In one gulp each we drank our earth, our great-grandfathers, our dead. And we were ready for the fire.

 

EIGHTEEN

EVERY YEAR
, for thirteen hundred years, the
nestinari
dance. Come spring, come June, come the feast of Saint Constantine, the feast of Saint Elena, they build tall fires, three cartloads of wood torched and burned to embers. And then, barefooted, they take the saint's invisible and holy hand and plunge into the living coals. The drum beats wildly, the bagpipes screech. Sickness and worry, happiness and bliss—the fire consumes them all. Here in the Strandja Mountains, where the
nestinari
dance, the fire leaves nothing.

So what then if spring was still a long ways off? So what if we didn't have a drum and bagpipes? Our mandolin rang like a bell. Our backgammon board rose a mighty ruckus.

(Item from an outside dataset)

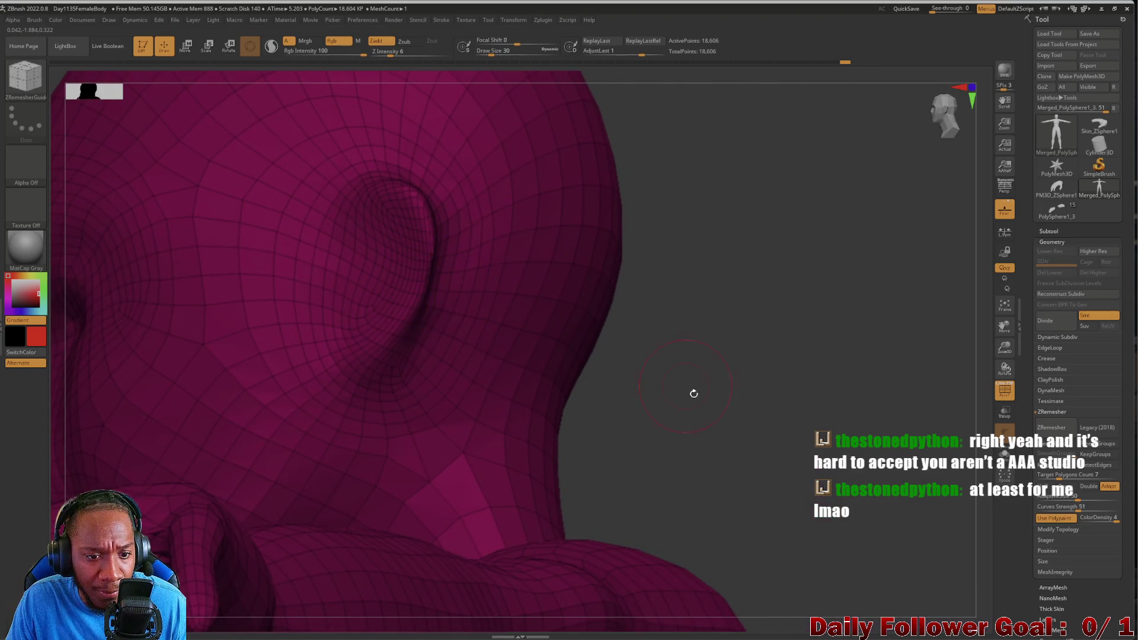
# Orbit around the ear and behind the head, then return to a front view.
pyautogui.moveTo(691, 389); pyautogui.dragTo(640, 414)
pyautogui.moveTo(330, 364); pyautogui.dragTo(437, 287)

And who needed icons when we had the saint himself, glorious, though limping and with a broken wing, dressed in a red wool jacket, leading our way?

Forgive us, Saint Kosta, we must tear down your shack. Allow our ax to split these beams; allow us to pile them up under the walnut tree and torch them.

The flames loomed tall, the tips of their tongues black from the lamp oil we'd used as an igniter. A gust of wind took up the smoke and dragged it through the walnut branches. I watched it changing shapes and rising higher, free of anything to hold it back, dissolving into the bone-white sky.

When the flame from the oil began to die down, Grandpa pulled a stack of papers out of his shirt—the unsent letters he'd written me for years, the pages on which he'd copied Captain Kosta's journal, the count he'd kept of all the casualties across the Strandja in all the recent wars. The flame swallowed them and fattened up and soon the beams were burning steady.

It had begun to snow, flakes like descending storks, landing on my head, my shoulders, one by one pressing me down. Grandpa too must have felt their weight. “You want to hear something amusing?” he said. “I'm starting to suspect our stork might be female.”

“Female?” I cried. “How do we know?”

“Well, that's the thing. We have no way of knowing.”

I thought about this for a little while, watching the stork prance through the meadow. Saint Kosta could very well be Saint Elena then?

“You want to hear another funny thing?” Grandpa said, suddenly encouraged. He took the ax and started raking the beams. Sparks flew in our faces, but I didn't even feel their heat.

“I heard it in the Pasha Café last week,” he said, “while you were sitting home, heartbroken. Well, rumor has it it's all one giant scheme.”

“What is?” I said.

“The turbines. They build them and they let them sit. This way they launder the construction money.”

“The hell they do. What are you saying?”

“I'm saying the turbines might never turn. According to the rumor.”

I took some time to think this over too. All that fighting, kicking, screaming had been for nothing then?

“You think?” said Grandpa, and kept on raking.

“But maybe the rumor has it wrong?”

“And maybe the stork isn't really female?”

It's here I started laughing. And Grandpa too began to laugh. But in the end our laughter also vanished and quietly we faced the flame.

“Saint Kosta,” Grandpa started. “I've come to tell you…”

He shook his great, snow-covered head. There was no need for words. Gently, he pulled out that yellowed bundle from his shirt, untied it, and took out Lenio's braid. The fire flowed like a stream between us, faster when Grandpa let it have the braid, and when I cast Elif's locks in, more turbulent still.